XIII

Lieutenant Commander Sparkman raced down the fifteenth-
floor
corridor. Her knuckles drained of color as she gripped the gurney’s metal sides and braced herself. Her decades of military training hadn’t prepared her for this, couldn’t have prepared her for this. They had nearly arrived at the lab. Its gleaming metal doors were only two turns ahead. Two hundred paces to the first turn, seventy to the second, and a final one hundred and fifty to the lab. Four hundred and twenty paces until they reached the place where all of this had begun. It was the only place Sparkman could hope to fix what they had done—what the Doctor had done.

The gurney jerked to the right and then left. Sparkman’s strawberry blond braid slapped her cheek and her fingers cramped as she took the first turn and the gurney careened into the wall.

Aubrey Masters was waking up. Again.

Sparkman grunted as she regained control and guided the gurney away from the wall and the small dent and gray streak that would, no doubt, be fixed by the end of the day. Instinctively, Sparkman glanced over her shoulder. No one would come running. The Doctor would make sure of that.

Sparkman’s nostrils flared as she blew out a breath. Only three hundred paces.

She stared down at the little girl she’d been tasked to kidnap from the Long Term Care Unit. He had told her that it wasn’t kidnapping. It was taking back what was rightfully his.

Aubrey’s delicate features twisted and she let out a pained whine as she pulled against the plastic binding her wrists and ankles. Sparkman’s heart surged up her throat. She had seen a lot in her years as a Key Corp military officer. Humans, the depth and breadth of their capacity for cruelty, no longer amazed her. But Patient Ninety-Two was different. Aubrey was innocent. An eight-year-old girl. A child. How could the Doctor do this?
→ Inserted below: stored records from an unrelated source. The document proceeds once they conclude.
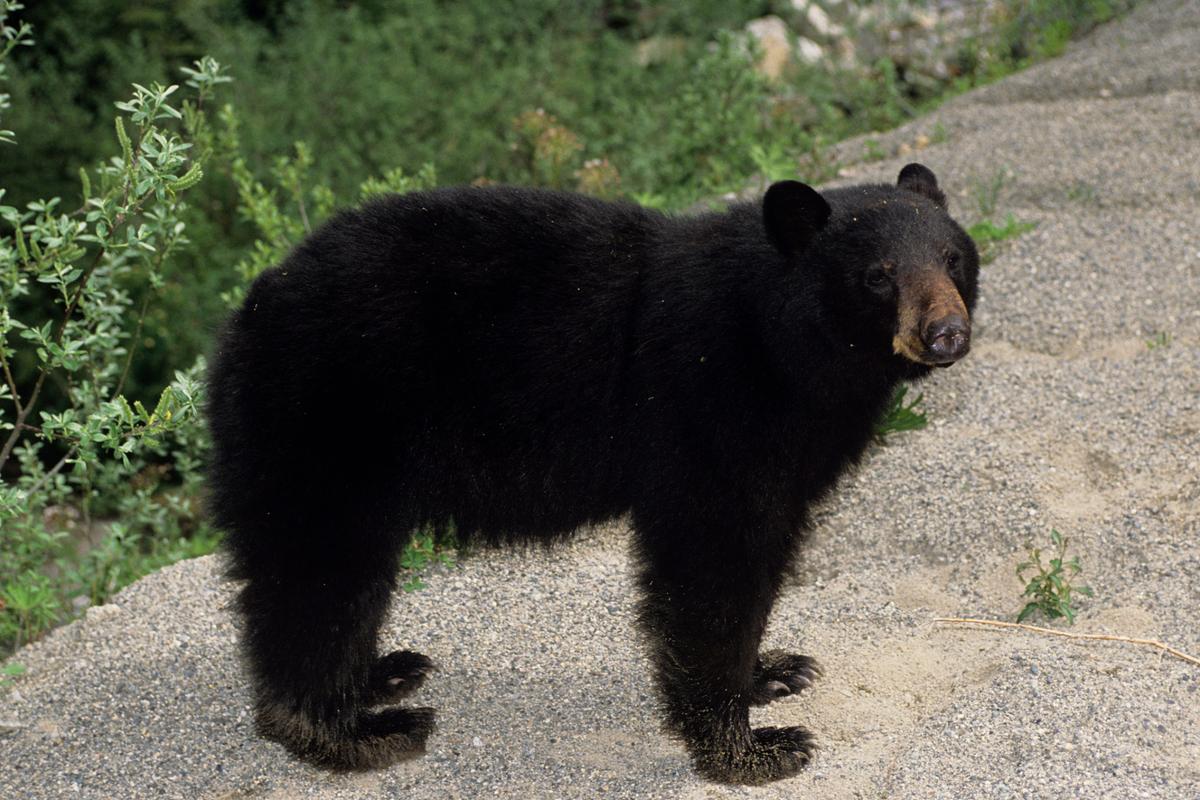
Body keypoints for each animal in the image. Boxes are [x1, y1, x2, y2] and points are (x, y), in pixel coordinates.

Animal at [204, 163, 974, 782]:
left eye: (953, 257)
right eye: (878, 275)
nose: (946, 334)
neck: (783, 341)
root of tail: (248, 311)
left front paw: (773, 671)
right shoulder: (708, 408)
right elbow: (712, 566)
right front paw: (754, 749)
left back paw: (382, 675)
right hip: (329, 423)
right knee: (320, 576)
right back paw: (354, 732)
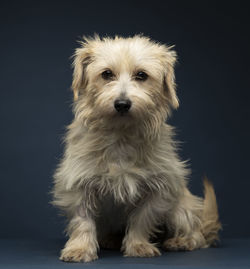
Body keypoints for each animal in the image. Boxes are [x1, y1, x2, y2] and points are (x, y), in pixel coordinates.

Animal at [51, 34, 221, 260]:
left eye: (141, 75)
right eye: (106, 74)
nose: (122, 104)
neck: (121, 135)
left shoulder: (159, 188)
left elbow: (142, 218)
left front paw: (138, 245)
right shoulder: (78, 183)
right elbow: (82, 220)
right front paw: (80, 248)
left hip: (181, 207)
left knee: (197, 235)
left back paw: (181, 241)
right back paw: (110, 239)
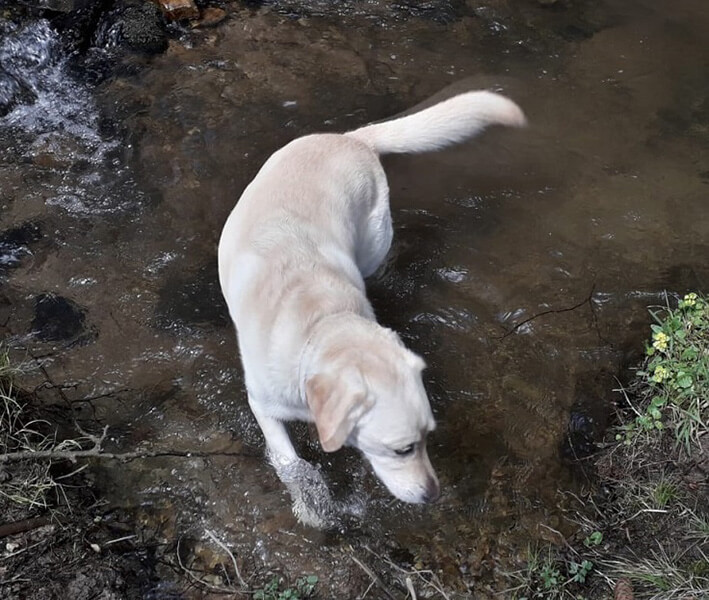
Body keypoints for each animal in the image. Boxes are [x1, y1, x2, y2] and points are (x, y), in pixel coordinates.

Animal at [218, 90, 525, 524]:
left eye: (429, 437)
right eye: (402, 449)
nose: (433, 495)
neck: (321, 323)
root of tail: (352, 138)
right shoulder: (262, 403)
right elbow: (288, 460)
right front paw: (309, 502)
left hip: (373, 238)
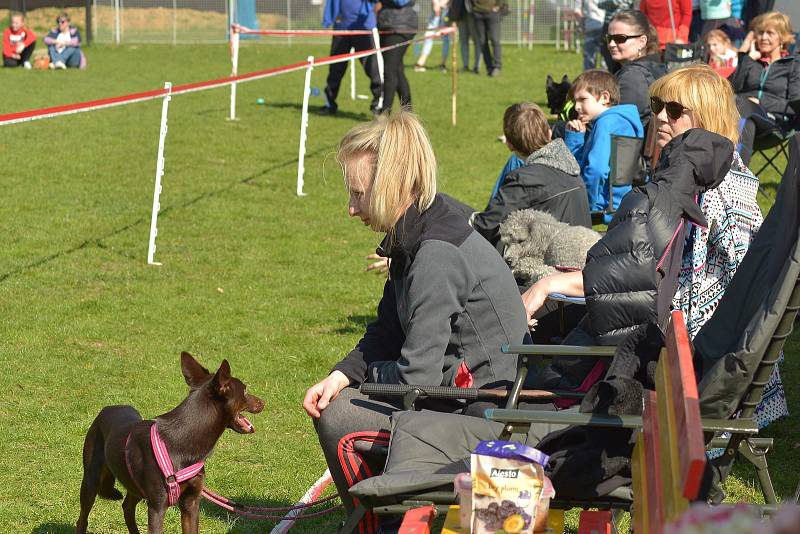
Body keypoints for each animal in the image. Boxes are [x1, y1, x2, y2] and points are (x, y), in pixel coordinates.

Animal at [75, 354, 264, 534]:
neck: (184, 441)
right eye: (245, 390)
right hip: (91, 479)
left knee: (127, 507)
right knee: (83, 518)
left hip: (134, 485)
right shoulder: (157, 507)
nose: (263, 402)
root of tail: (107, 408)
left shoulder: (191, 503)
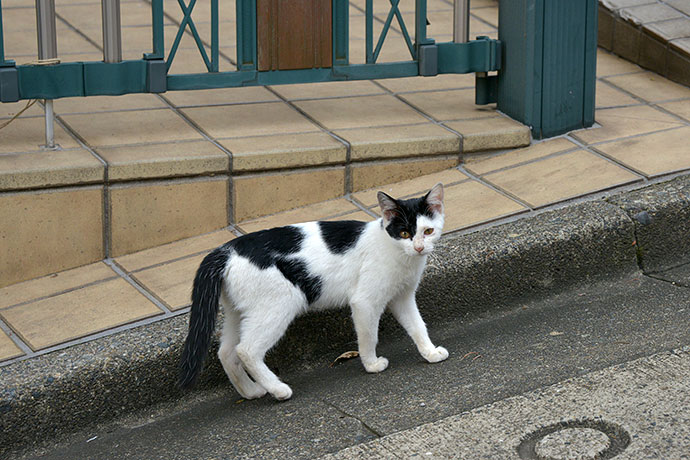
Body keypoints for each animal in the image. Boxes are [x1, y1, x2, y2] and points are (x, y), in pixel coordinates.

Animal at [177, 183, 446, 398]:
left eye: (428, 231)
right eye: (404, 233)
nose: (419, 247)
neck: (398, 252)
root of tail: (225, 250)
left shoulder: (403, 297)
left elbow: (418, 326)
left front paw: (430, 352)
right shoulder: (365, 302)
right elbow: (369, 336)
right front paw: (371, 364)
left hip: (240, 312)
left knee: (226, 352)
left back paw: (252, 391)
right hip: (281, 303)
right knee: (246, 350)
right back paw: (278, 390)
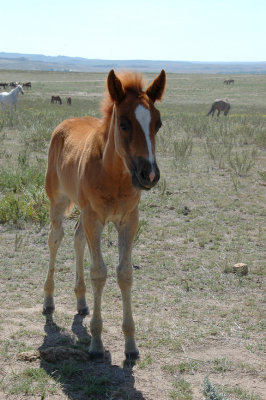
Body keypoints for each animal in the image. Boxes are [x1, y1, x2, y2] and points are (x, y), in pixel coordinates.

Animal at [43, 68, 166, 360]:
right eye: (123, 123)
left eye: (158, 124)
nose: (149, 175)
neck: (114, 176)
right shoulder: (94, 219)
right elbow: (99, 272)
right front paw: (97, 343)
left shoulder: (129, 220)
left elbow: (125, 274)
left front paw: (131, 344)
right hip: (58, 200)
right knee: (56, 238)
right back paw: (49, 301)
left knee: (77, 239)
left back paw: (81, 302)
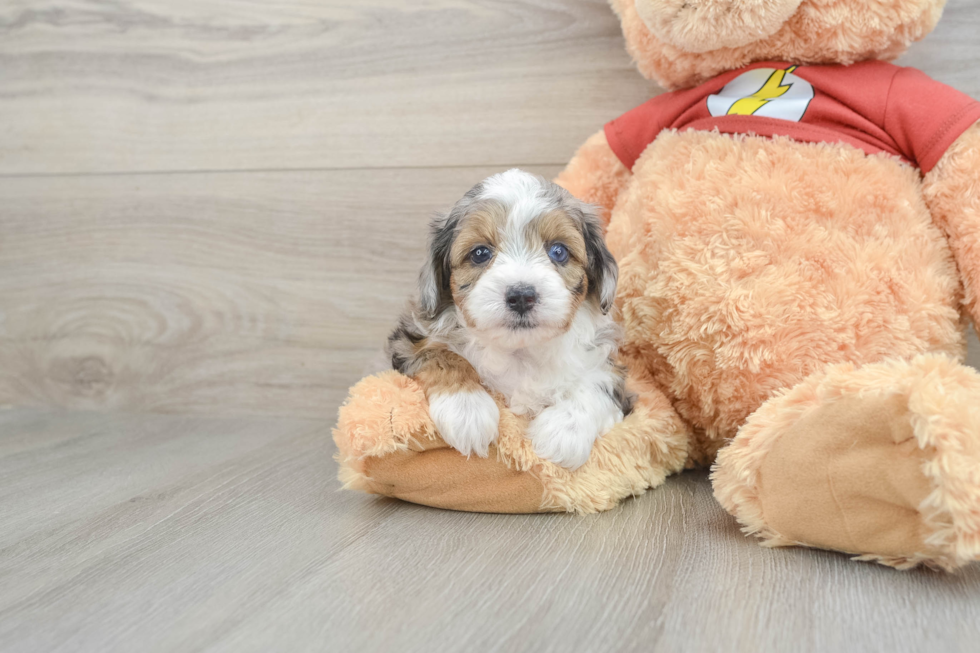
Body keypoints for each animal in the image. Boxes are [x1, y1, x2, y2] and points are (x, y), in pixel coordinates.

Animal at [386, 168, 632, 468]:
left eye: (559, 251)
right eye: (480, 253)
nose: (522, 295)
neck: (520, 351)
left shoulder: (610, 368)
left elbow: (599, 381)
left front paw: (564, 429)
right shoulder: (410, 340)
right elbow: (441, 356)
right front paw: (467, 409)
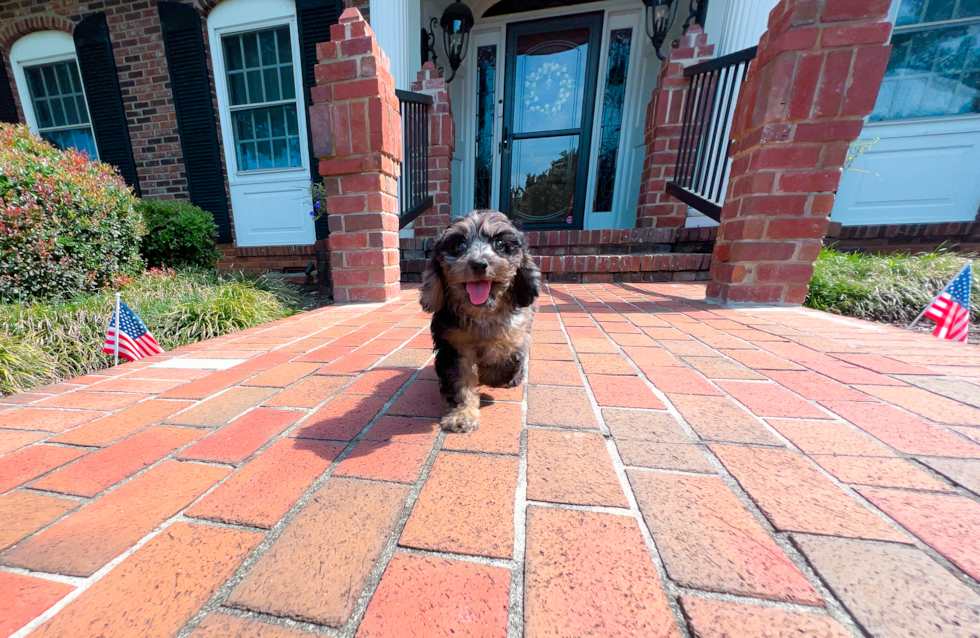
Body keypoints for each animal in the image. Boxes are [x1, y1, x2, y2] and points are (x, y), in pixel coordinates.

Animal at [422, 210, 544, 436]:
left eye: (499, 244)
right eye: (460, 245)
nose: (479, 263)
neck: (482, 313)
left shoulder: (516, 332)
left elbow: (507, 360)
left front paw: (488, 373)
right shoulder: (452, 346)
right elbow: (460, 382)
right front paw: (462, 416)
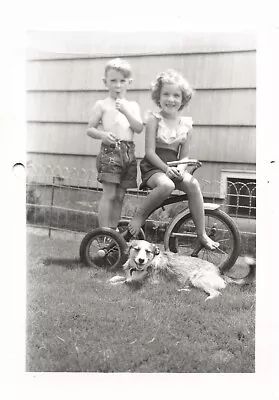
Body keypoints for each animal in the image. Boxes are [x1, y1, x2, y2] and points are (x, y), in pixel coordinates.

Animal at [110, 239, 256, 302]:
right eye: (136, 249)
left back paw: (207, 300)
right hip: (192, 282)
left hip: (197, 279)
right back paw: (181, 291)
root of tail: (220, 271)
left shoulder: (145, 284)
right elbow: (119, 278)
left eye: (148, 251)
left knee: (216, 293)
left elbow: (125, 283)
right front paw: (112, 279)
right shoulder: (130, 275)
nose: (141, 260)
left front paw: (112, 284)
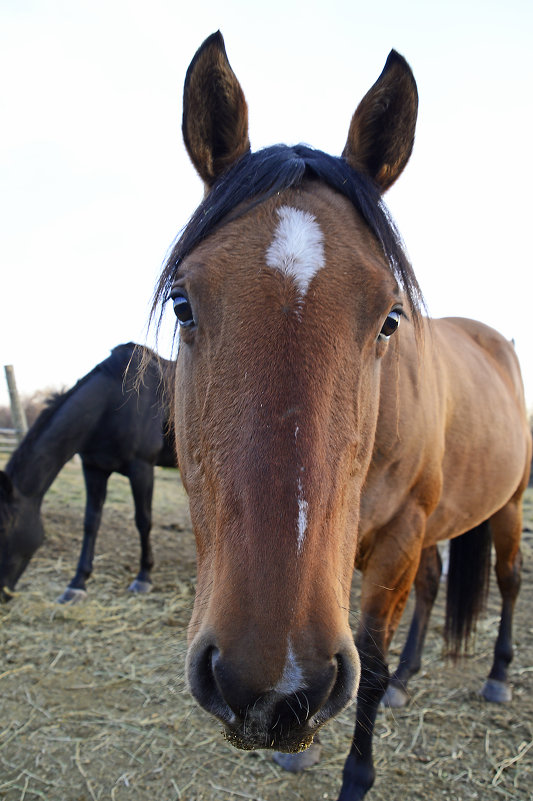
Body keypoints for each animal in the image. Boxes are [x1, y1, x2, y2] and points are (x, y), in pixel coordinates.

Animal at [0, 342, 177, 600]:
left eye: (2, 530)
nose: (1, 593)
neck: (114, 403)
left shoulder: (142, 468)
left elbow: (143, 520)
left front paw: (143, 577)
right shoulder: (94, 468)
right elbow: (91, 521)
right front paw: (77, 583)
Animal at [152, 32, 528, 800]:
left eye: (389, 317)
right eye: (182, 302)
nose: (272, 687)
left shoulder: (397, 540)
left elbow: (371, 661)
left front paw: (356, 774)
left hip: (505, 505)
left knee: (506, 581)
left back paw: (498, 675)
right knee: (433, 588)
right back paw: (412, 680)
Aubrey’s whine grew piercing, a clarion call that rattled Sparkman’s bones. The Lieutenant Commander squeezed the metal bars until her hands ached and took inventory of the container of prefilled syringes she’d brought down with her. She’d started with five. There was only one left.

Aubrey’s high-pitched squeal ended as suddenly as it had begun. Then, nothing. No jerking movements so powerful they sent the gurney careening and Sparkman struggling to keep up. Instead, Aubrey Masters went silent, motionless. Her expression placid and serene.

Sparkman’s braid slid down her shoulder as she, too, relaxed. She flipped it back behind her and maneuvered the gurney around the second corner. The lab was at the end of the hall. The last door on the right. One hundred and fifty paces ahead.

Aubrey’s chest lifted and her stomach puffed with air. Her small feet twitched and her tiny hands gripped the bedding as she sucked in ragged breath after ragged breath.

Adrenaline ripped through Sparkman’s veins and she took off. The one hundred and fifty paces flew beneath her and the gurney in a blur of white tile. She halted just before the entrance to the lab and squeezed her boxy frame between the gurney and the door. As she slid her cuff under the scanner and waited for the door to slide open, the hairs on the back of her neck bristled. Sheets rustled behind Sparkman, and Aubrey’s breathing changed. It now slipped out of her as smooth and easy as the ocean swept against the shore.

Sparkman pressed her fists together, cracking each of her knuckles, as she turned. Aubrey’s plastic handcuffs hung limply from the bed as she sat at the head of the gurney, knees pulled to her chest and secured by thin arms. The neck of her hospital gown sagged down around her bare shoulders and she shivered as she buried her chin against her legs.

Sparkman’s jaw slacked and her stomach clenched as Aubrey blinked up at her. A band of violet ringed the girl’s pupils.

“Tell the Doctor,” Patient Ninety-Two lifted her chin so as not to muffle her words. “Tell the Doctor they’re coming.”

The door hissed open behind Sparkman as Aubrey Masters collapsed against the gurney.